Given information START

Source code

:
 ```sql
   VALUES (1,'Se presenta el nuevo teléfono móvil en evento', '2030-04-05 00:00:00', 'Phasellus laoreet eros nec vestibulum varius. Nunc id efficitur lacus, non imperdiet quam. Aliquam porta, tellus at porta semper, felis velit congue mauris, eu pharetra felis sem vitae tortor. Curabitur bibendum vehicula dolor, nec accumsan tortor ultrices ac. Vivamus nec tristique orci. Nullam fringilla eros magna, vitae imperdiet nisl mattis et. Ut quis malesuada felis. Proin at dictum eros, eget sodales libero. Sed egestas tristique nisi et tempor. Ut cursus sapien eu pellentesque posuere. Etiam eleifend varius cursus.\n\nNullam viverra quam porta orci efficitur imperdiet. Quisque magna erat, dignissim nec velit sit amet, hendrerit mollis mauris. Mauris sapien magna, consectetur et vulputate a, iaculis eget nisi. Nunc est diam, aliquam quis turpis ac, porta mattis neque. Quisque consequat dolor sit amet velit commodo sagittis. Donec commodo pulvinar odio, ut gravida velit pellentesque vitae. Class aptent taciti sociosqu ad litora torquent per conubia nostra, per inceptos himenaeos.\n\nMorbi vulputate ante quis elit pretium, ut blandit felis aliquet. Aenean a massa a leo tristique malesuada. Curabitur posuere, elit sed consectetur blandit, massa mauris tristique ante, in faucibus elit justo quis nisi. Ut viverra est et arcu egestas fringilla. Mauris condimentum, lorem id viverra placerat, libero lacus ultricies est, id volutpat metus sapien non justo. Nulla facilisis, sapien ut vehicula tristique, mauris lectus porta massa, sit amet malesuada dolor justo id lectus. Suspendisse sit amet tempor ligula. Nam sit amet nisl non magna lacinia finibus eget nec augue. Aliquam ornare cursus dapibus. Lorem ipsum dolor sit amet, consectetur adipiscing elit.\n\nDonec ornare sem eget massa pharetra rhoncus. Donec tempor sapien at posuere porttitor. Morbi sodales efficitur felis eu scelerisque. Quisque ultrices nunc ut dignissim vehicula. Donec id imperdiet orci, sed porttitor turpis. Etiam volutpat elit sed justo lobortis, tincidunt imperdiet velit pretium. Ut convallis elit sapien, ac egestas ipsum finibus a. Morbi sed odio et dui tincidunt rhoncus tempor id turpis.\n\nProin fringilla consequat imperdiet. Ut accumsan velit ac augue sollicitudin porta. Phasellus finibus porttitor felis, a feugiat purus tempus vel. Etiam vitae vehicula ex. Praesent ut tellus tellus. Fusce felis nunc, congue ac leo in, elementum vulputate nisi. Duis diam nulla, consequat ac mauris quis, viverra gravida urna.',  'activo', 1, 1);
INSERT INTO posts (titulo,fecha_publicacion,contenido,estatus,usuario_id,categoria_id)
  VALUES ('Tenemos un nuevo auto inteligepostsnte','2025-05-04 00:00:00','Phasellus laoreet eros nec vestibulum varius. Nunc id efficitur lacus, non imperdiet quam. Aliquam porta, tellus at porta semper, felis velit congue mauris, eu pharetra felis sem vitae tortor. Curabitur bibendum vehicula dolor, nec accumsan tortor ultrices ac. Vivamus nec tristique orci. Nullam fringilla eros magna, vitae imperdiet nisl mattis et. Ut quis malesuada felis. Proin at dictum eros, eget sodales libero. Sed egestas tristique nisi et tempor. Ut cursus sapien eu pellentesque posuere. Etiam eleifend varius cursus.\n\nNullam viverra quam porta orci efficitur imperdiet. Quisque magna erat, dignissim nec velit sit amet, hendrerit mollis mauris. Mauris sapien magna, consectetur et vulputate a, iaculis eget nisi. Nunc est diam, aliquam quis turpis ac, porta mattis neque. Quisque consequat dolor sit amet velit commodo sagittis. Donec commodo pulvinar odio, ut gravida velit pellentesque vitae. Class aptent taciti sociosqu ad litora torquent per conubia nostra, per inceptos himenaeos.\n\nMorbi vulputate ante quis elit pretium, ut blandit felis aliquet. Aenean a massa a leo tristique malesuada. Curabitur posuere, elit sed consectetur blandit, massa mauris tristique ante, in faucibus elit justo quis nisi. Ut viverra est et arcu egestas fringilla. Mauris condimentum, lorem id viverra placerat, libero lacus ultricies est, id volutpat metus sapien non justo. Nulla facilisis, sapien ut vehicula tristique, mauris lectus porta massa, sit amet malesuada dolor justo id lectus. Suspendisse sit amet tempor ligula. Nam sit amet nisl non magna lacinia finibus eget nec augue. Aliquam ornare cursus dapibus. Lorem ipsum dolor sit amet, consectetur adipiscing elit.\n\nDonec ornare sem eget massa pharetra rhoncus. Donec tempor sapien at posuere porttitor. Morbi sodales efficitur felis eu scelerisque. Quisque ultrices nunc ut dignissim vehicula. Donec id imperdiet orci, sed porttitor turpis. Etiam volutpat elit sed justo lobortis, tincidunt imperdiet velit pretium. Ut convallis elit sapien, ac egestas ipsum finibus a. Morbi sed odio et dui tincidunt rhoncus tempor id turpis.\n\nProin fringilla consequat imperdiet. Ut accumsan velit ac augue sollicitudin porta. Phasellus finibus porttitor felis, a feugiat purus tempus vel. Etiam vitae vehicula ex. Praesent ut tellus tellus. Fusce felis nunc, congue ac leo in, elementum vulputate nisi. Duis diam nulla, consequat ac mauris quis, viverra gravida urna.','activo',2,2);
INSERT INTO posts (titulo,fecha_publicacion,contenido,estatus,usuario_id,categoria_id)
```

Given information END

## Your goal
Give the listing again, word for word.

## Expected answer
Source code

:
 ```sql
   VALUES (1,'Se presenta el nuevo teléfono móvil en evento', '2030-04-05 00:00:00', 'Phasellus laoreet eros nec vestibulum varius. Nunc id efficitur lacus, non imperdiet quam. Aliquam porta, tellus at porta semper, felis velit congue mauris, eu pharetra felis sem vitae tortor. Curabitur bibendum vehicula dolor, nec accumsan tortor ultrices ac. Vivamus nec tristique orci. Nullam fringilla eros magna, vitae imperdiet nisl mattis et. Ut quis malesuada felis. Proin at dictum eros, eget sodales libero. Sed egestas tristique nisi et tempor. Ut cursus sapien eu pellentesque posuere. Etiam eleifend varius cursus.\n\nNullam viverra quam porta orci efficitur imperdiet. Quisque magna erat, dignissim nec velit sit amet, hendrerit mollis mauris. Mauris sapien magna, consectetur et vulputate a, iaculis eget nisi. Nunc est diam, aliquam quis turpis ac, porta mattis neque. Quisque consequat dolor sit amet velit commodo sagittis. Donec commodo pulvinar odio, ut gravida velit pellentesque vitae. Class aptent taciti sociosqu ad litora torquent per conubia nostra, per inceptos himenaeos.\n\nMorbi vulputate ante quis elit pretium, ut blandit felis aliquet. Aenean a massa a leo tristique malesuada. Curabitur posuere, elit sed consectetur blandit, massa mauris tristique ante, in faucibus elit justo quis nisi. Ut viverra est et arcu egestas fringilla. Mauris condimentum, lorem id viverra placerat, libero lacus ultricies est, id volutpat metus sapien non justo. Nulla facilisis, sapien ut vehicula tristique, mauris lectus porta massa, sit amet malesuada dolor justo id lectus. Suspendisse sit amet tempor ligula. Nam sit amet nisl non magna lacinia finibus eget nec augue. Aliquam ornare cursus dapibus. Lorem ipsum dolor sit amet, consectetur adipiscing elit.\n\nDonec ornare sem eget massa pharetra rhoncus. Donec tempor sapien at posuere porttitor. Morbi sodales efficitur felis eu scelerisque. Quisque ultrices nunc ut dignissim vehicula. Donec id imperdiet orci, sed porttitor turpis. Etiam volutpat elit sed justo lobortis, tincidunt imperdiet velit pretium. Ut convallis elit sapien, ac egestas ipsum finibus a. Morbi sed odio et dui tincidunt rhoncus tempor id turpis.\n\nProin fringilla consequat imperdiet. Ut accumsan velit ac augue sollicitudin porta. Phasellus finibus porttitor felis, a feugiat purus tempus vel. Etiam vitae vehicula ex. Praesent ut tellus tellus. Fusce felis nunc, congue ac leo in, elementum vulputate nisi. Duis diam nulla, consequat ac mauris quis, viverra gravida urna.',  'activo', 1, 1);
INSERT INTO posts (titulo,fecha_publicacion,contenido,estatus,usuario_id,categoria_id)
  VALUES ('Tenemos un nuevo auto inteligepostsnte','2025-05-04 00:00:00','Phasellus laoreet eros nec vestibulum varius. Nunc id efficitur lacus, non imperdiet quam. Aliquam porta, tellus at porta semper, felis velit congue mauris, eu pharetra felis sem vitae tortor. Curabitur bibendum vehicula dolor, nec accumsan tortor ultrices ac. Vivamus nec tristique orci. Nullam fringilla eros magna, vitae imperdiet nisl mattis et. Ut quis malesuada felis. Proin at dictum eros, eget sodales libero. Sed egestas tristique nisi et tempor. Ut cursus sapien eu pellentesque posuere. Etiam eleifend varius cursus.\n\nNullam viverra quam porta orci efficitur imperdiet. Quisque magna erat, dignissim nec velit sit amet, hendrerit mollis mauris. Mauris sapien magna, consectetur et vulputate a, iaculis eget nisi. Nunc est diam, aliquam quis turpis ac, porta mattis neque. Quisque consequat dolor sit amet velit commodo sagittis. Donec commodo pulvinar odio, ut gravida velit pellentesque vitae. Class aptent taciti sociosqu ad litora torquent per conubia nostra, per inceptos himenaeos.\n\nMorbi vulputate ante quis elit pretium, ut blandit felis aliquet. Aenean a massa a leo tristique malesuada. Curabitur posuere, elit sed consectetur blandit, massa mauris tristique ante, in faucibus elit justo quis nisi. Ut viverra est et arcu egestas fringilla. Mauris condimentum, lorem id viverra placerat, libero lacus ultricies est, id volutpat metus sapien non justo. Nulla facilisis, sapien ut vehicula tristique, mauris lectus porta massa, sit amet malesuada dolor justo id lectus. Suspendisse sit amet tempor ligula. Nam sit amet nisl non magna lacinia finibus eget nec augue. Aliquam ornare cursus dapibus. Lorem ipsum dolor sit amet, consectetur adipiscing elit.\n\nDonec ornare sem eget massa pharetra rhoncus. Donec tempor sapien at posuere porttitor. Morbi sodales efficitur felis eu scelerisque. Quisque ultrices nunc ut dignissim vehicula. Donec id imperdiet orci, sed porttitor turpis. Etiam volutpat elit sed justo lobortis, tincidunt imperdiet velit pretium. Ut convallis elit sapien, ac egestas ipsum finibus a. Morbi sed odio et dui tincidunt rhoncus tempor id turpis.\n\nProin fringilla consequat imperdiet. Ut accumsan velit ac augue sollicitudin porta. Phasellus finibus porttitor felis, a feugiat purus tempus vel. Etiam vitae vehicula ex. Praesent ut tellus tellus. Fusce felis nunc, congue ac leo in, elementum vulputate nisi. Duis diam nulla, consequat ac mauris quis, viverra gravida urna.','activo',2,2);
INSERT INTO posts (titulo,fecha_publicacion,contenido,estatus,usuario_id,categoria_id)
```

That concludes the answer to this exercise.